However, there are basic principles that affect all Cannabis Social Clubs:
Cannabis Social Clubs are a non-profit association. The financial benefits that may be obtained are used to promote the goals of the association, and are not distributed among the members. Cannabis Social Clubs aim to generate legal employment and produce goods and services in a taxable way.
Cannabis Social Clubs are willing to engage in any kind of dialogue with authorities, and implement an active policy to invite authorities to this dialogue.
Cannabis Social Clubs only use methods of cultivation that meet the standards of organic agriculture. They develop an effective policy of prevention of problematic use of cannabis and promote safe and responsible use. This includes providing members with factual information on cannabis/hemp. Associations also elaborate research the health aspects of the cannabis that they produce and inform their members on the results of this research.
Cannabis Social Clubs are legally registered associations and maintain a record of their annual activities, which are easily consultable by members of the club or authorities. This includes financial accountability, an (anonymized) registration of members and their consumption, and an (anonymized) registration of production.
The supply is organised in order to meet the demand of the members, not vice versa.
Due to the lack of a legal framework with regards to cannabis cultivation for personal use, cannabis consumers throughout Europe have initiated a model of regulation and control.

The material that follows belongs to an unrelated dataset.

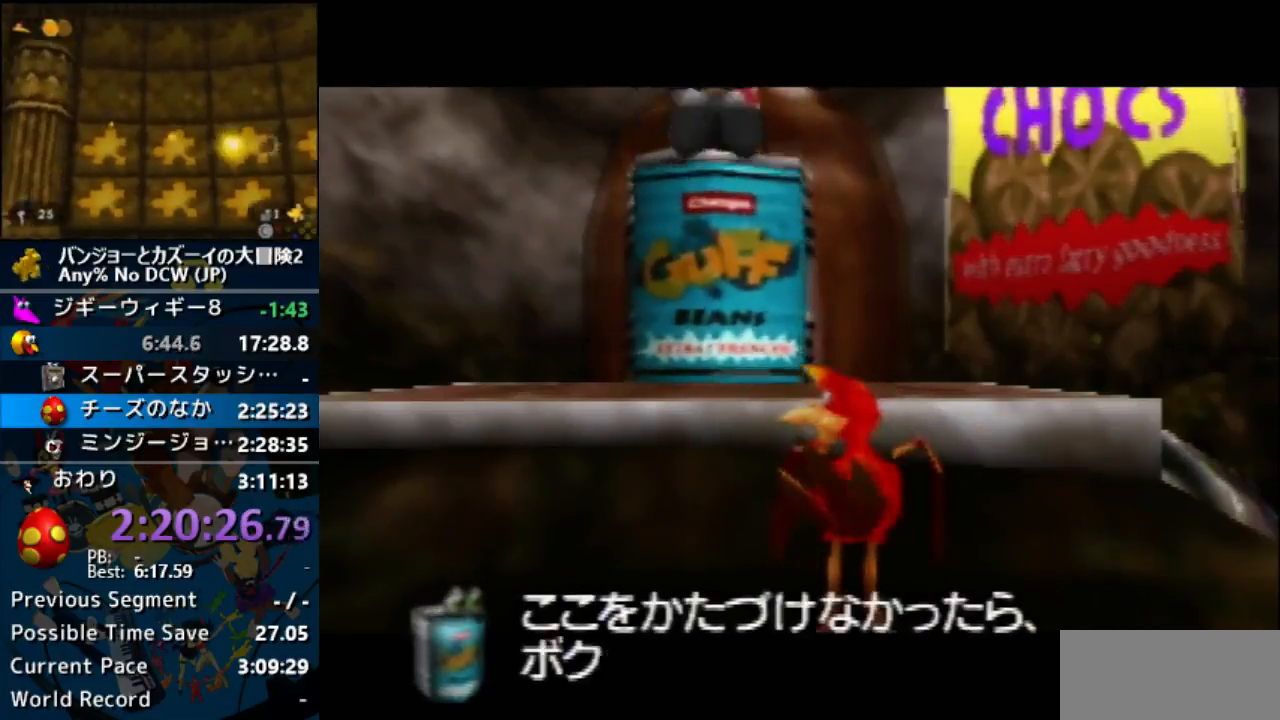
{"buttons": ["A"], "left_stick": "center", "events": []}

This model, called the Cannabis Social Club, aims to prevent cannabis consumers from being involved in illegal activities and assures that certain requirements concerning public health and safety are being met. Cannabis Social Clubs (CSC) are registered, non-profit associations, that are formed by legal adults who consume cannabis. They can be set up legally in any country where cultivation of personal amounts of cannabis has been decriminalized. According to article 12 of the Charter of Fundamental Human Rights of the European Union, “everyone has the right to freedom of peaceful assembly and association at all levels”.
Cannabis Social Clubs Legislation requires that clubs organise their cannabis cultivation based on the exact amount of the yearly private consumption of its members. This amount may be increased with a reasonable buffer to counter the risk of failed harvest, theft, and provide for ‘emergency stash’ for people who consume cannabis for medicinal reasons. The internal rules of a CSC include a protocol about the management of this eventual surplus.

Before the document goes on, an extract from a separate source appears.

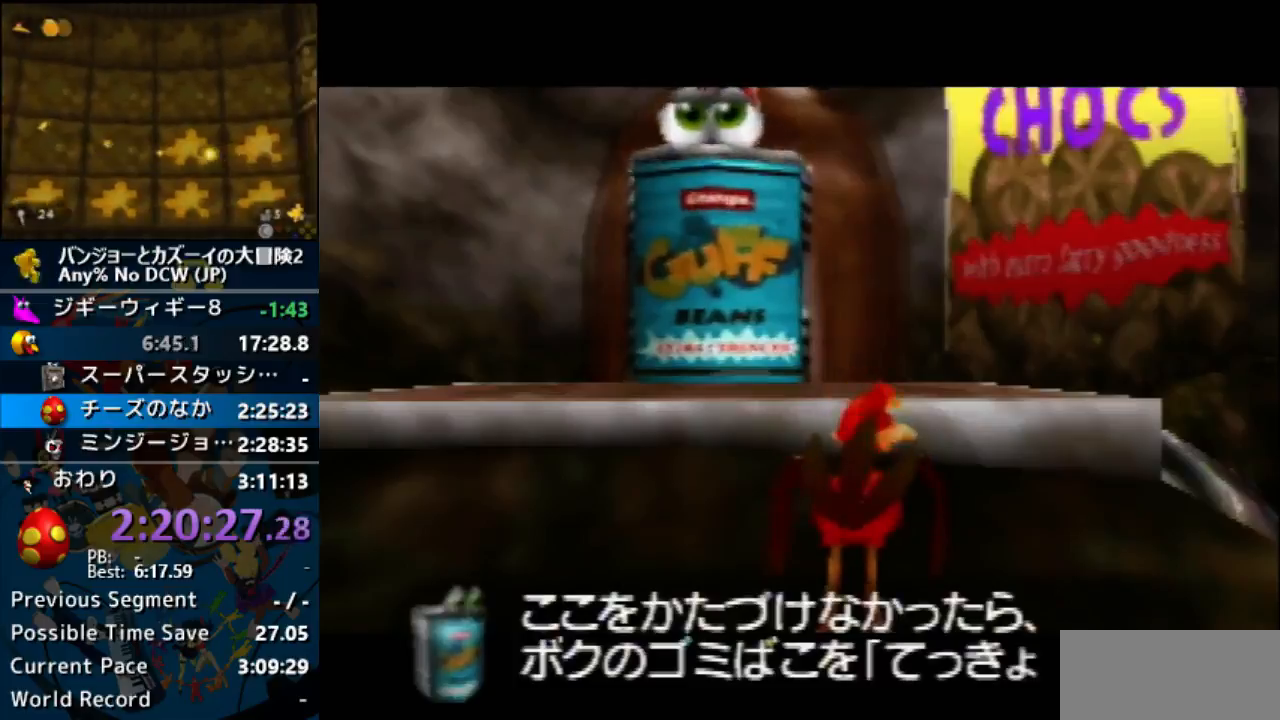
{"buttons": ["A"], "left_stick": "center", "events": []}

The methods of cultivation, post-harvest treatment etc. shall meet up to the standards of biological agriculture with sustainable use of natural resources. Inspections are also carried out randomly by representatives of the association, to verify the location, safety measures and estimated volume of production.
Cannabis Social Clubs apply an active policy of prevention of harms and risks in order to promote safer methods of consumption of cannabis by its members.
N.B. Cannabis Social Clubs take a comprehensive written record of consumption made by their members from collective farming. In this register personal data are ensured at all times. There will be an upper limit on the amounts that members may receive, in order to avoid the possibility of facilitating the use of third parties.
Cannabis Social Clubs Legislation foresees transparency, democracy and non-profitability. They function as an association, with complete openness about financial arrangements to their members, so the members can see how the costs are calculated and how money is spent. CSC’s organize a general assembly at least once a year, where annual reports are discussed and approved.
Cannabis Social Clubs may decide to employ staff members, who can receive reasonable remuneration. Thus they contribute to the creation of employment, economic re-activation and savings on the budget for law enforcement.
Before becoming member of a Cannabis Social Club, the applicant must state that he/she is a ludic user of cannabis, or provide a medical report stating the diagnosis, to check that the person is diagnosed with a disease for which the use of cannabis is indicated, according to the regularly published lists by the International Association for Cannabis as Medicine (IACM).
Unlike cannabis distributors who operate on the illegal market, Cannabis Social Clubs are willing to enter into dialogue with authorities to provide insight in their working methods in order to create a legal regulation of cannabis. Local authorities should have an interest in such a regulation, which will enable them to control the CSC’s to ensure their transparent and safe way of working; thus with helping to prevent the access of minors to cannabis, reduce public expenditure and generate tax revenue.
Cannabis Social Clubs have an interest in such a regulation as it will ensure the legal status of their organisation and its activities.